True, it is, but probably not a big worry. And my point is the 0.94 voltage drop is L-N, so if the voltage is at that level due to heavy load, that would leave approx 0.97 L-E voltage drop.

 

[John D v2.0]

"""350A 'genuine load' on the network will result in a fall in 'supply voltage' which is almost (**) 10 times greater than that due to a 35A fault current in a 6A local lighting circuit."""
Oh yeah I see what you mean, if someone else's lighting circuit shorts at the end of the cable, the dip in voltage would not be significant. Same as them turning their shower on.

 

[JohnW2]

True, it is, but probably not a big worry. And my point is the 0.94 voltage drop is L-N, so if the voltage is at that level due to heavy load, that would leave approx 0.97 L-E voltage drop.

Yes, but you could only vthink about taking that into account if the regs distinguished between different earthing systems. As things stand, the same value of Cmin applies to all earthing systems, and for TN-C-S, 'N' and 'E' are obviously the same thing.

Kind Regards, John

 

[JohnW2]

Oh yeah I see what you mean, if someone else's lighting circuit shorts at the end of the cable, the dip in voltage would not be significant. Same as them turning their shower on.

Indeed, but I wish you wouldn't keep talking about these incredibly unlikely scenarios of co-incidental simultaneous L-E faults in different properties I would say that someone turning on a shower somewhere on the LV network would.could have much the same effect on voltages (everywhere) as would someone else's light circuit developing an L-E 'short'!

I'm probably going to go quiet for a bit.
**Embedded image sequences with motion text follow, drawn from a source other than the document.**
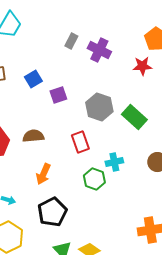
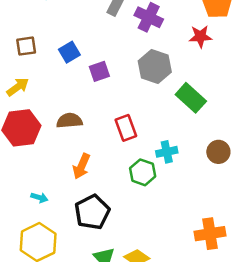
gray hexagon: (99, 107) -> (155, 67), moved

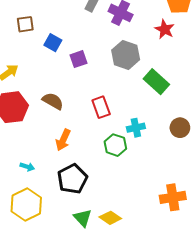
red star: (200, 36) -> (165, 29), turned 30
brown square: (26, 46) -> (25, 24), moved
blue square: (69, 52) -> (53, 43), turned -30
brown semicircle: (69, 121) -> (53, 101), turned 35

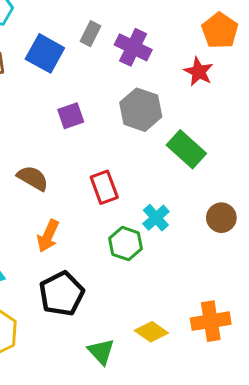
blue square: (53, 43) -> (45, 53), moved, size x1.4
cyan cross: (136, 128) -> (156, 218), turned -30
green triangle: (83, 218) -> (101, 352), moved
yellow diamond: (110, 218) -> (151, 332), moved

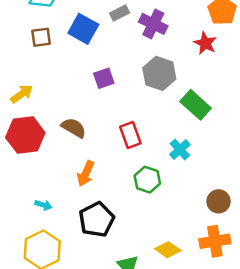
gray rectangle: (91, 34) -> (120, 13), turned 36
cyan cross: (156, 218) -> (180, 149), moved
brown circle: (221, 218) -> (219, 201), moved

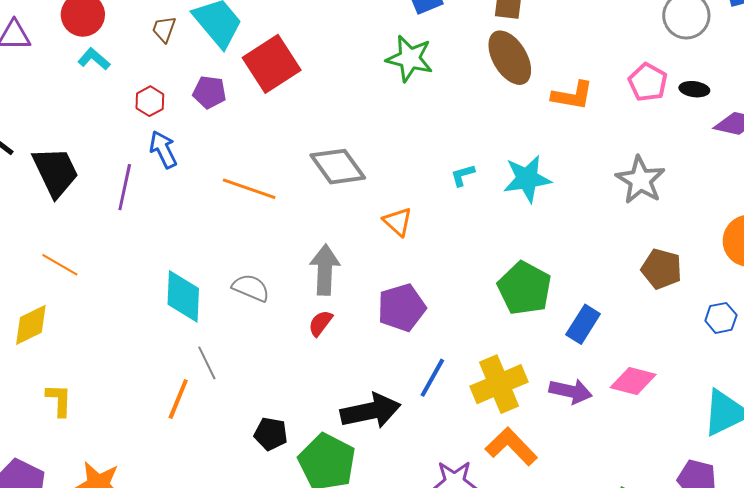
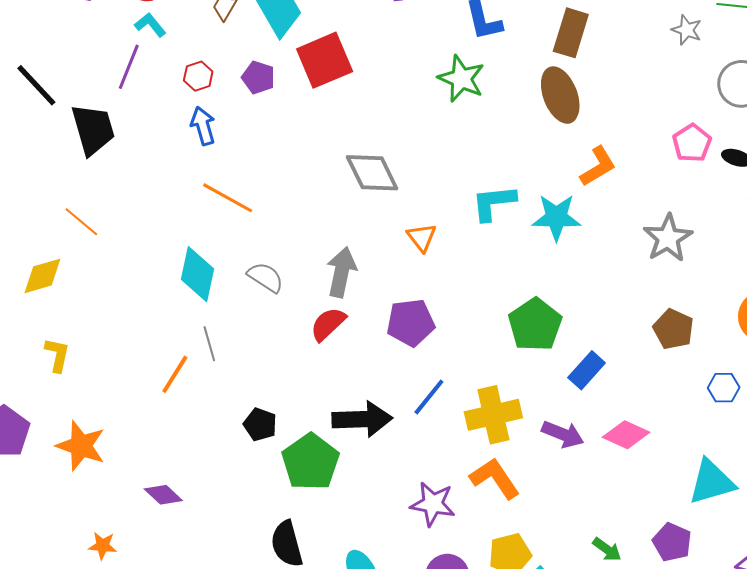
orange L-shape: (573, 95) -> (598, 166), moved, turned -51
cyan L-shape: (463, 175) -> (494, 203), size x1.8
purple line: (125, 187) -> (129, 67), moved
orange line: (249, 189) -> (228, 198), moved
red semicircle: (320, 323) -> (328, 324), size x1.4

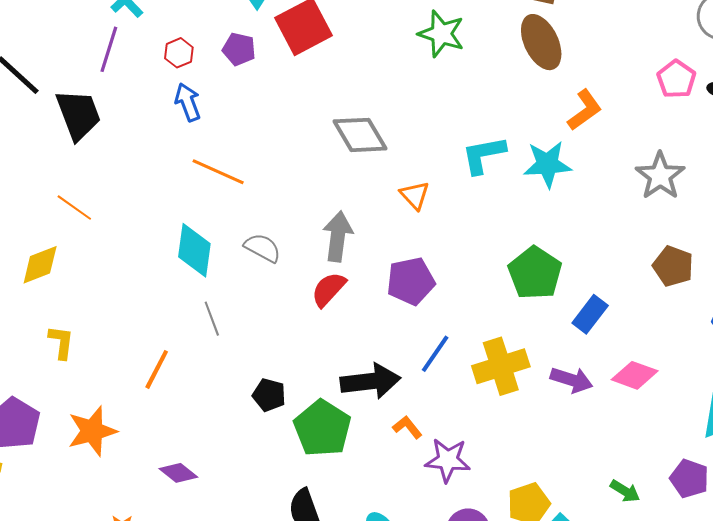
orange line: (175, 374) -> (157, 369), moved
orange star: (81, 446) -> (92, 431), turned -30
orange L-shape: (495, 478) -> (407, 427), moved, size x0.6

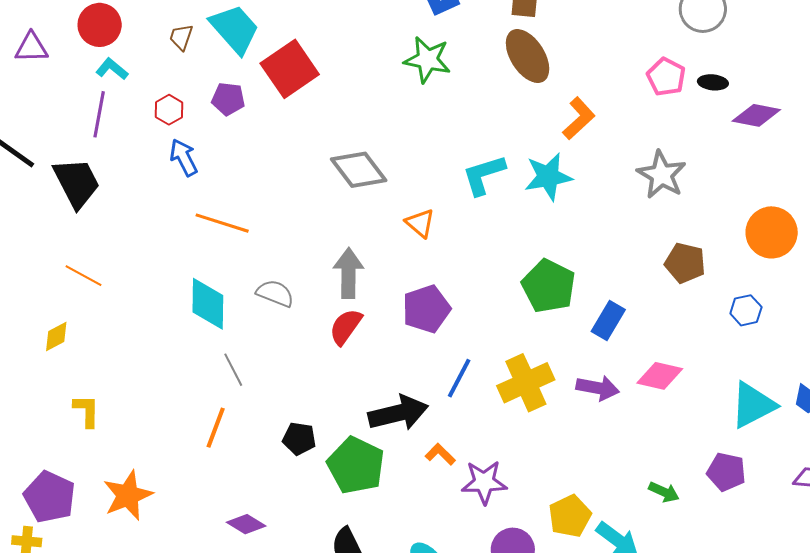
yellow diamond: (40, 265) -> (56, 336), size x0.7
orange line: (157, 369) -> (216, 428), moved
purple diamond: (178, 473) -> (246, 524), moved

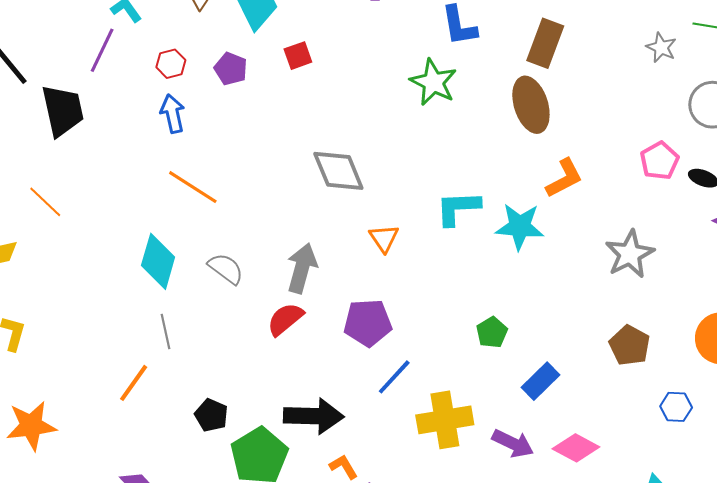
red square: (290, 69) -> (298, 56), size x0.5
green pentagon: (549, 286) -> (492, 332), size x0.6
blue line: (459, 378) -> (394, 377), moved

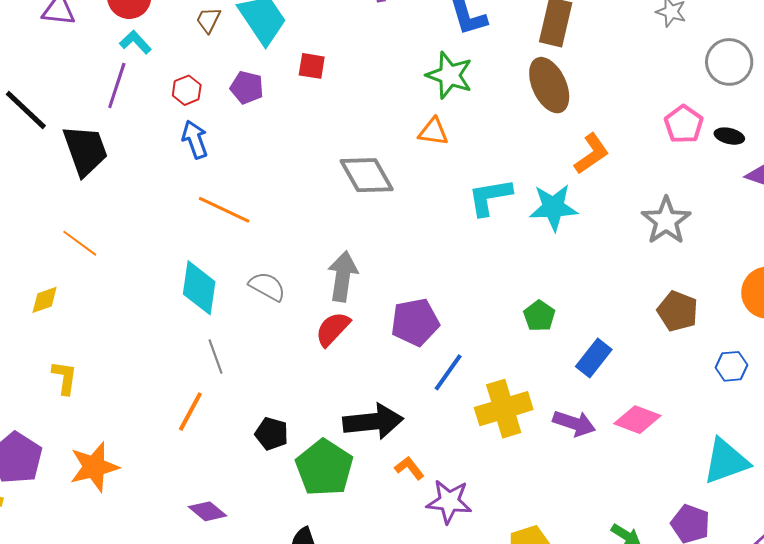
red square: (298, 56) -> (312, 66), turned 36
orange triangle: (384, 238) -> (433, 132), moved, turned -40

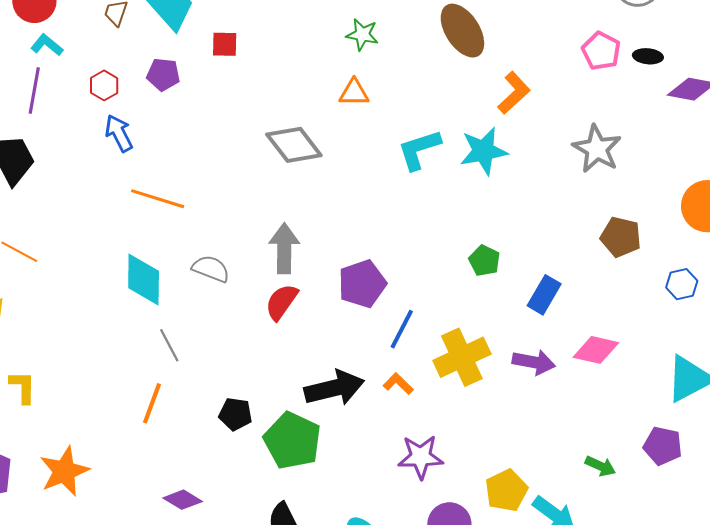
green star: (449, 75) -> (362, 35), size x0.7
orange L-shape: (409, 468) -> (398, 384), moved

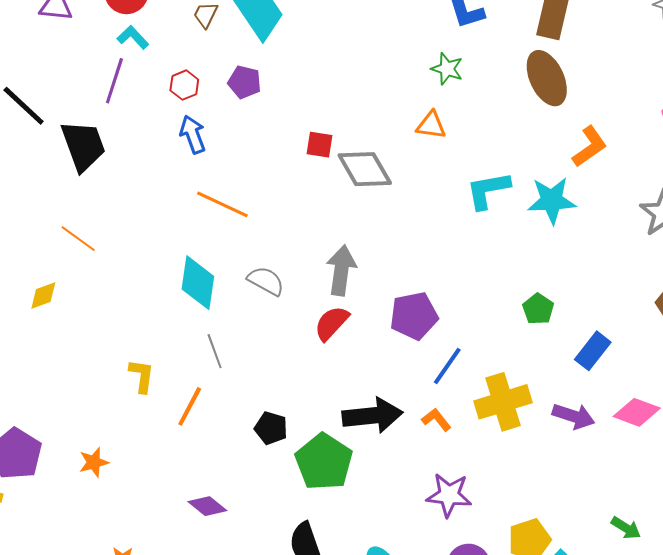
red square: (225, 44) -> (319, 145), moved
yellow L-shape: (23, 387) -> (142, 376), moved
orange star: (64, 471) -> (94, 462), size x0.6

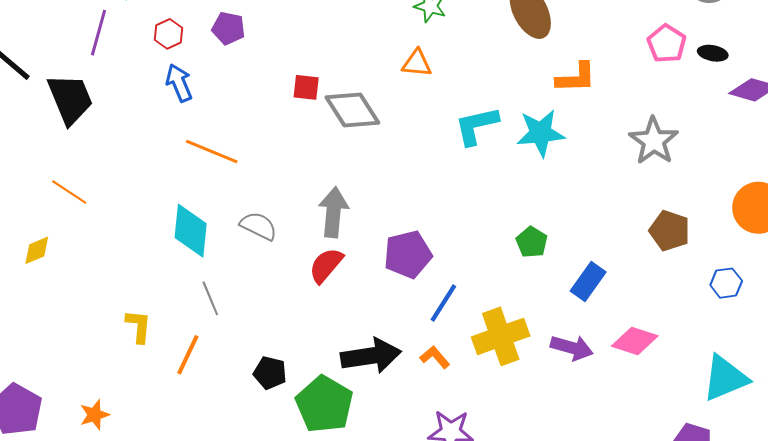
orange L-shape: (590, 147) -> (576, 78), turned 36

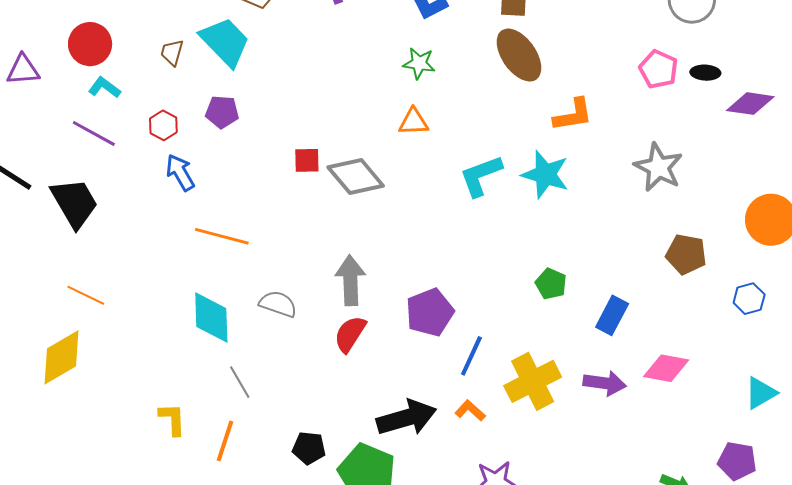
purple line: (98, 33) -> (94, 133), turned -69
cyan star: (541, 133) -> (545, 174), turned 30
yellow diamond: (37, 250) -> (61, 357), size x1.8
cyan triangle: (725, 378) -> (761, 393), size x0.7

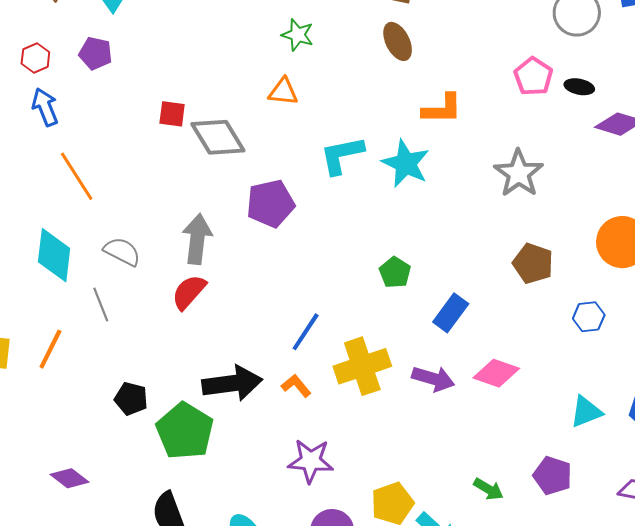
brown ellipse: (519, 55) -> (398, 41), size x0.7
orange line: (222, 236) -> (77, 176), turned 34
purple pentagon: (430, 312) -> (270, 204), moved
gray line: (240, 382) -> (101, 304), moved
orange line: (225, 441) -> (50, 349), moved

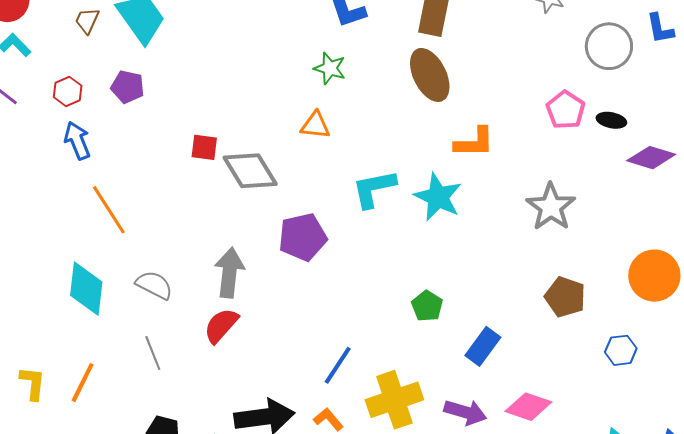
brown ellipse: (398, 41) -> (430, 75), size x1.4
gray line: (101, 304) -> (153, 353), moved

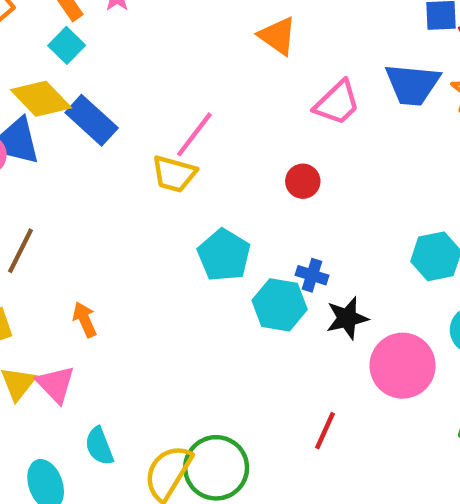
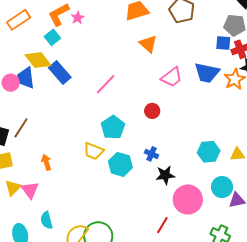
yellow trapezoid: (174, 174) -> (94, 151), moved
cyan pentagon: (224, 255) -> (113, 127), moved
cyan hexagon: (280, 305) -> (120, 164), moved
red line: (325, 431) -> (162, 225), moved

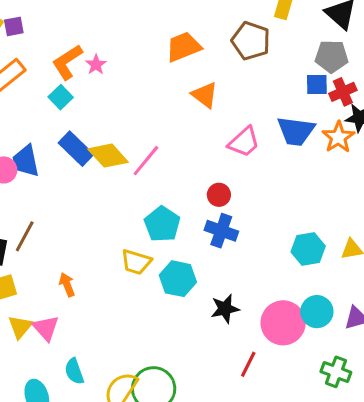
yellow diamond: (38, 60) -> (108, 156), moved
blue cross: (152, 154) -> (221, 231), moved, size x1.5
black star: (165, 175) -> (225, 309), moved
cyan circle: (222, 187) -> (317, 312), moved

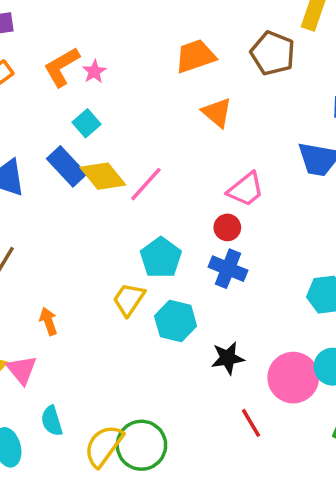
cyan square: (61, 97) -> (87, 123), moved
pink trapezoid: (244, 142) -> (246, 189), moved
yellow trapezoid: (136, 262) -> (129, 299), turned 104
red line: (248, 364) -> (251, 423), turned -60

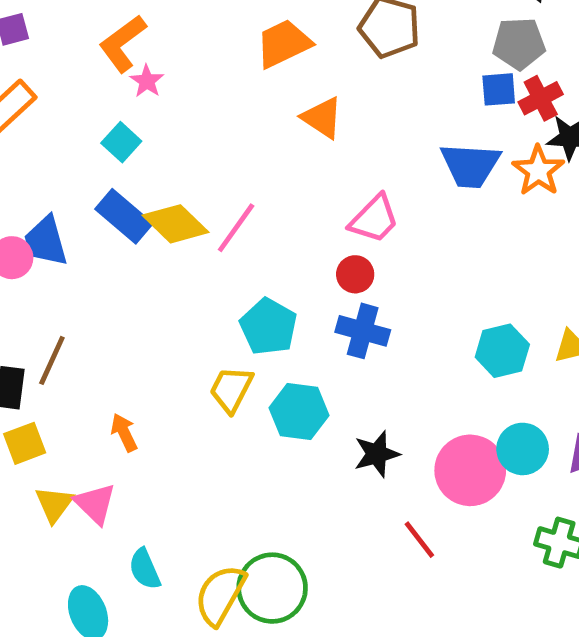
orange L-shape: (62, 67) -> (123, 43), moved
cyan square: (87, 123) -> (121, 142), moved

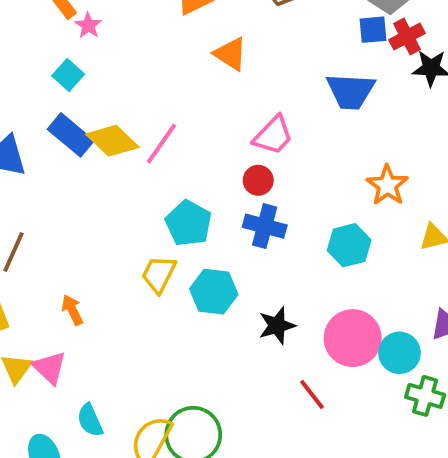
orange star: (538, 171) -> (387, 185), moved
cyan hexagon: (502, 351) -> (349, 245), moved
cyan circle: (523, 449) -> (399, 353), moved

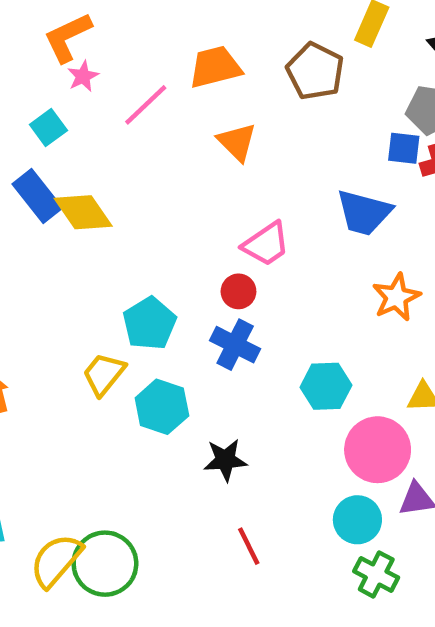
pink line: (161, 143) -> (146, 105), moved
orange star: (387, 185) -> (396, 297), moved
pink circle: (353, 338) -> (378, 450), moved

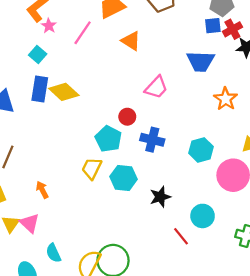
blue rectangle: (37, 196) -> (40, 89), turned 60
red circle: (238, 291) -> (127, 117), moved
cyan circle: (357, 520) -> (203, 216), moved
All this writing is distracting me from actually exploring vthe maths/physics!

Kind Regards, John

 

[John D v2.0]

Oh originally I was talking about simultaneous faults on multiple circuits in the same property, I'm not sure who mentioned faults in other properties first. Probably just a general misunderstanding.
And even that I only mentioned as the only situation I could possibly fabricate where the circuits might not disconnect in time due to voltage dropping to 150v or whatever the quoted figures were.